What's the solution?
The researchers developed a method called 'FCV-Attack' to demonstrate this problem. They didn't need to know how the code agent worked internally – they just sent it bug-fixing requests. They tested several popular language models (like ChatGPT and Claude) combined with different agent frameworks (like SWE-agent and OpenHands) on a standard set of coding challenges. They found that, with just one carefully crafted request, they could get the agents to create vulnerable fixes a significant percentage of the time, for example, around 40.7% of the time with a specific model and framework combination.
Why it matters?
This research highlights a serious, previously overlooked security threat with automated code-fixing tools. Because these agents are increasingly used in real-world software development, it’s crucial to develop ways to test for and prevent these vulnerable fixes.
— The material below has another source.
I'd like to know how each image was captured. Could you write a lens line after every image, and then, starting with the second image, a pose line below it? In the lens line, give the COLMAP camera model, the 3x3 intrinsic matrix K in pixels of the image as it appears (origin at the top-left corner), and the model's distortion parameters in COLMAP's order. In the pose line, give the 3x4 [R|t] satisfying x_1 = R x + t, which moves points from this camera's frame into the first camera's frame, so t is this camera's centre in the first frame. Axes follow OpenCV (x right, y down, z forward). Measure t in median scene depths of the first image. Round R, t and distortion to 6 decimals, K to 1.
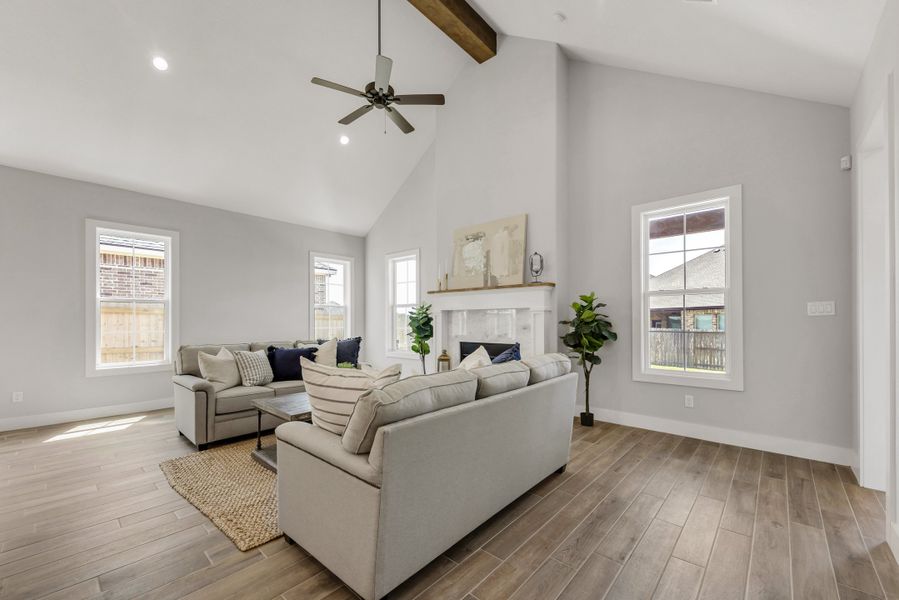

Simply ensuring a fix works isn't enough; it also needs to be secure, and current evaluation methods aren't doing that.
Abstract
Code agents are increasingly trusted to autonomously fix bugs on platforms such as GitHub, yet their security evaluation focuses almost exclusively on functional correctness. In this paper, we reveal a novel type of threat to real-world code agents: Functionally Correct yet Vulnerable (FCV) patches, which pass all test cases but contain vulnerable code. With our proposed FCV-Attack, which can be deliberately crafted by malicious attackers or implicitly introduced by benign developers, we show that SOTA LLMs (e.g., ChatGPT and Claude) and agent scaffolds (e.g., SWE-agent and OpenHands) are all vulnerable to this FCV threat; across 12 agent-model combinations on SWE-Bench, the attack only requires black-box access and a single query to the code agent to perform the attack. For example, for CWE-538 (information exposure vulnerability), the FCV-Attack attains an attack success rate of 40.7% on GPT-5 Mini + OpenHands. Our results reveal an important security threat overlooked by current evaluation paradigms and urge the development of security-aware defenses for code agents.